A Book Review on “The Moon and Sixpence”
The Moon and Sixpence is a novel written by the prominent English writer William Somerset Maugham. Published in 1919, the book tells a story of a stockbroker named Charles Strickland who gives up his decent life and pursue his passion of painting. The novel provides a vivid portrayal of the mentality of a genius and gives its readers inspiration to really consider about the true meaning of life.
Charles Strickland, the hero of the novel, leads a peaceful life with his wife and children as a conventional stockbroker in London. Their lives are so honest and decent that one will hold the belief that their lives cannot be troubled by any untoward adventure. However, unexpectedly, Strickland abandons his wife and children for Paris to live his life as a painter. In the eye of his closest friends, he is quite selfish, thankless and brutal. When asked about his wife, “Don’t you care for her anymore?”, he simply replies with indifference, “Not a bit.” And although he ruins by a ruthless chance the peaceful and cozy life of a friend who has helped him greatly, he shows no sympathy or shame for him. And another thing very eccentric about him is that he doesn’t mind what people think of him at all and so convention has no hold on him.
Strickland gives up all he had simply out of the desire to create beauty. He rather wanted to be a painter when he was a boy, but his father made him go into business because he thought there was no money in art. But the passion to be a painter stays in his body all the time, just like a sleepy monster inside, and one day that monster is bound to wake up and break through the cage. The passion that holds him is a passion to create beauty, to depict the mysterious mental world inside him through painting. His desire for beauty is so great that to attain it he will shatter the very foundation of his original life.
After years of drifting in poverty in Paris, Strickland finally arrives in Tahiti and at first sight of Tahiti he feels that it is the place he’s been looking for all his life. In Tahiti the circumstances are rather favorable to him; he finds in his surroundings the accidents necessary for his inspiration to become effective which he failed to find in England nor in Paris. Far away from civilization, Tahiti is peaceful, wild and primitive. This place has some kind of magic that makes some people extremely unwanted to leave once they take their first step on this island. Here Strickland marries a native girl called Ata and they have two children and live in a place which has the beauty of the Garden of Eden. He is still a queer fish in the eye of people in Tahiti, but they are so used to eccentrics that they take him for granted. It is the place where he can truly be himself, and it is the place where many other people can truly be what they want to be, instead of what they must be.

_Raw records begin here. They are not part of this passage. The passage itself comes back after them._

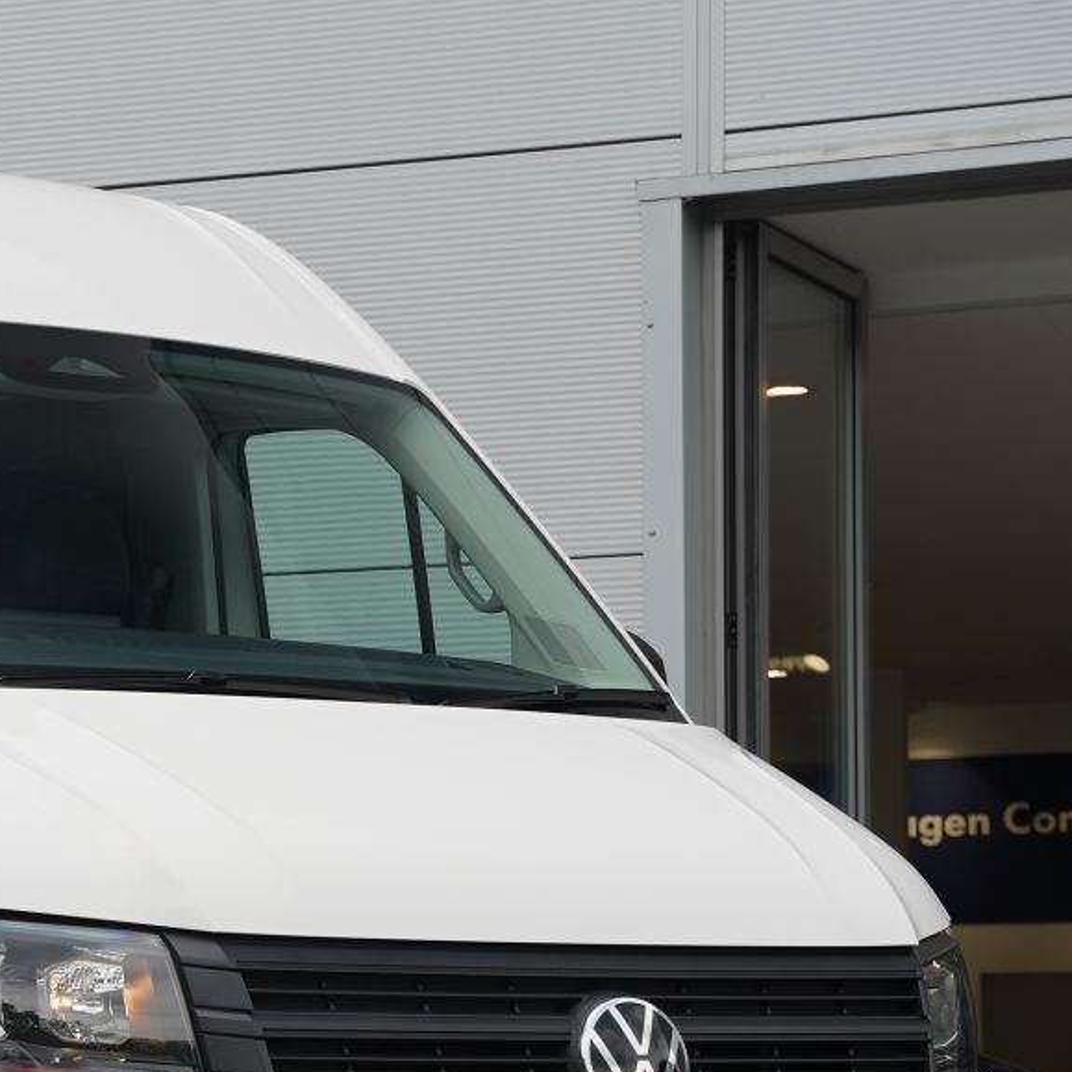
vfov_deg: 13.4
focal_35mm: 129
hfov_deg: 13.3
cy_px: 926
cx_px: -87
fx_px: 4528
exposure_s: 1/200
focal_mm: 55.1
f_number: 4.5
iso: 100
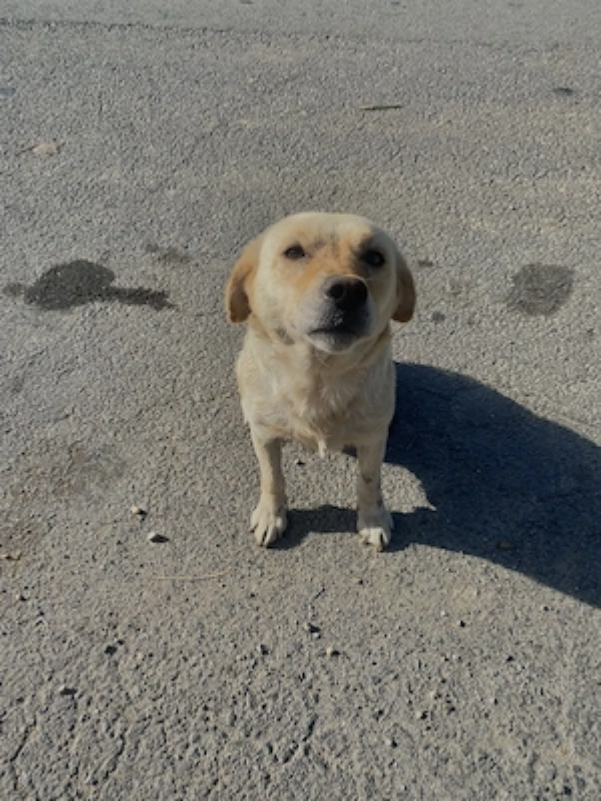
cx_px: 300
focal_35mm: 26
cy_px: 400
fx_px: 602
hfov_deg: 53.1
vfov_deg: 67.3
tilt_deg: -54.8
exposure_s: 1/2028
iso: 32
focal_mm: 4.25
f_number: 1.8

In Tahiti, Strickland finishes his final and most thrilling work, a huge painting on the walls. In this painting are a great primeval forest and naked people walking beneath the trees. Anyone who see the painting is bound to be extraordinarily affected. It is tremendous, sensual, passionate, but horrible too. It’s as if Strickland had delved into the hidden depths of nature and discovered secrets which were both beautiful and fearful. The things one can feel in this painting are quite primitive and go straightly deep into the very depths of human heart and nature and that makes him tremble. This is what Strickland truly desire to present and that he can leave the world without any regret. Strickland catch leprosy and he faces it with peace and he keeps painting until the last minute of his life.
The book is quite magnificent, and my mind lingers for a long time after reading those excellent chapters about Strickland’s life in Tahiti. Though there is something too dramatic and exaggerated in Strickland’s experience, the story is indeed inspiring. Sometimes we may be overly inhibited by the mirror self of us but neglect the inner self. The mirror self is the image of us which we form by observing others’ reactions to our behaviors. At times we are just trying to be the people that we must be, or people tell us to be, not the people we want to be. In the book Maugham tells a story of another man named Abraham. Abraham has remarkable gifts and a coveted job. But he gives up all he had right after a vacation to Alexandria. He occupies a very modest position and lives in the city for the rest of his life. When asked if he was regretted for his choice, he said that he wasn’t regretted for a minute and he thought he had a wonderful life. Other people certainly think that Abraham is crazy and he has made a hash of life. But I suppose that the meaning of life is not to be simply judged by material things such as money and position that almost everyone wants. Just as the saying goes, “Not everything that counts can be counted and not everything that’s counted truly counts.” The greatness in Strickland’s artworks is rarely appreciated by people when he is alive. But he knows very well that what he really wants isn’t reputation and recognition from others, but to successfully express his mental inner world by painting. Life is a matter which is worth carefully considering, and I hope all the readers who have read this book can think deeply about the meaning they attach to life and lead the kind of life they truly want.